I didn't know that VFX Graph wasn't supported when I built the VFX or I would have avoided the VFX Graph altogether for this project. I felt like I had two options: Rebuild all of the VFX in the older Particle System or upgrade our project to use Unity 6.1 and enable an experimental feature to make it work.
I was hesitant to upgrade the project this close to the deadline, since I don't know if things would behave differently in 6.0 vs 6.1. It isn't a big version leap but still.

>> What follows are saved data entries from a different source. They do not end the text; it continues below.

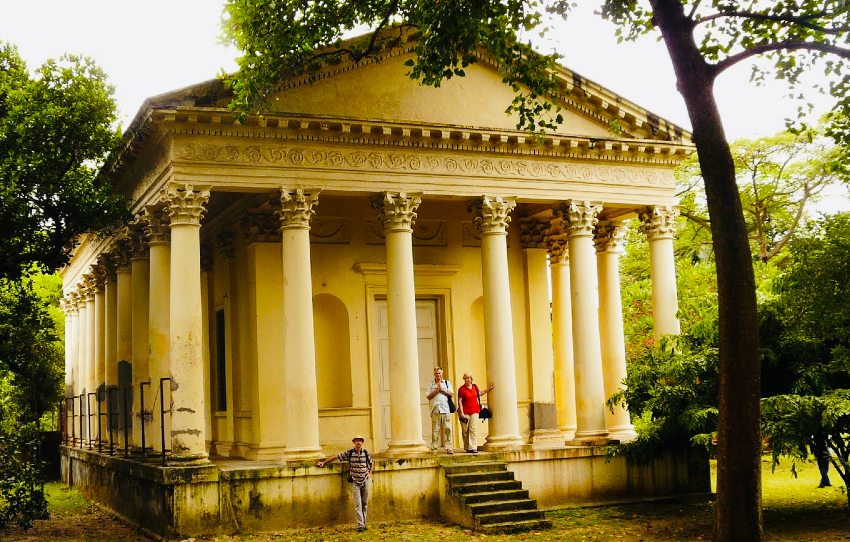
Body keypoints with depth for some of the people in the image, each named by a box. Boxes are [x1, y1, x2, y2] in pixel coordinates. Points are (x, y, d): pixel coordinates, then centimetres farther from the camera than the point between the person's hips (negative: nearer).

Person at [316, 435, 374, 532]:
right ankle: (360, 525, -11)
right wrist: (324, 462, 2)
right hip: (355, 481, -2)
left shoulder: (366, 452, 1)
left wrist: (370, 474, 6)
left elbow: (370, 463, 18)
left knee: (364, 503, 7)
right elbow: (336, 457, 1)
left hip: (365, 481, 2)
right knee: (358, 504, -9)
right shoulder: (349, 453, -5)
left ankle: (363, 523, 15)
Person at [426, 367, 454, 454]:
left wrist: (442, 390, -5)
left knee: (447, 429, -3)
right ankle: (434, 448, 0)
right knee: (435, 430, -3)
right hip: (435, 410, -1)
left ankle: (448, 448, -1)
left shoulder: (447, 383, 15)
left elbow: (451, 394, 5)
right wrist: (437, 390, -6)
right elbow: (429, 396, 2)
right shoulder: (431, 384, 11)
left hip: (446, 409, 1)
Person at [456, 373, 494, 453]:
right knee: (465, 431, 1)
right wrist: (461, 413, -13)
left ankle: (473, 448, -10)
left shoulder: (475, 386, 10)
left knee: (473, 429, -7)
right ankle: (467, 448, 13)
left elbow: (479, 393, 31)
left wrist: (488, 389, 26)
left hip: (474, 411, 3)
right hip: (465, 412, -3)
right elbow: (459, 401, -6)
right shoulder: (461, 389, -4)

I also didn't know if that experimental feature would actually work for us. Talking with Terra, she brought up that there could be other issues that we encounter and if we did we would have wasted a bunch of time upgrading the project and still probably would have needed to rebuild the VFX in the Particle System.
The unknowns, combined with a generally lack of support for WebGPU on older browsers, led me to pursue the first option of just rebuilding everything. This process was decently simple. Most of the fields I used in the VFX Graph were present in the Particle System or at least close enough. Luckily, I had kept the VFX pretty simple and it only took a couple of hours to get them both remade.
In some ways they look better than the others (like the spell VFX actually follow the player instead of flying off if they are moving) and others look worse (like the snow puff being a bit more solid/homogenous than the previous one). Overall, they are good enough!

Now, I just need to catch up with the team to see what still needs to be done!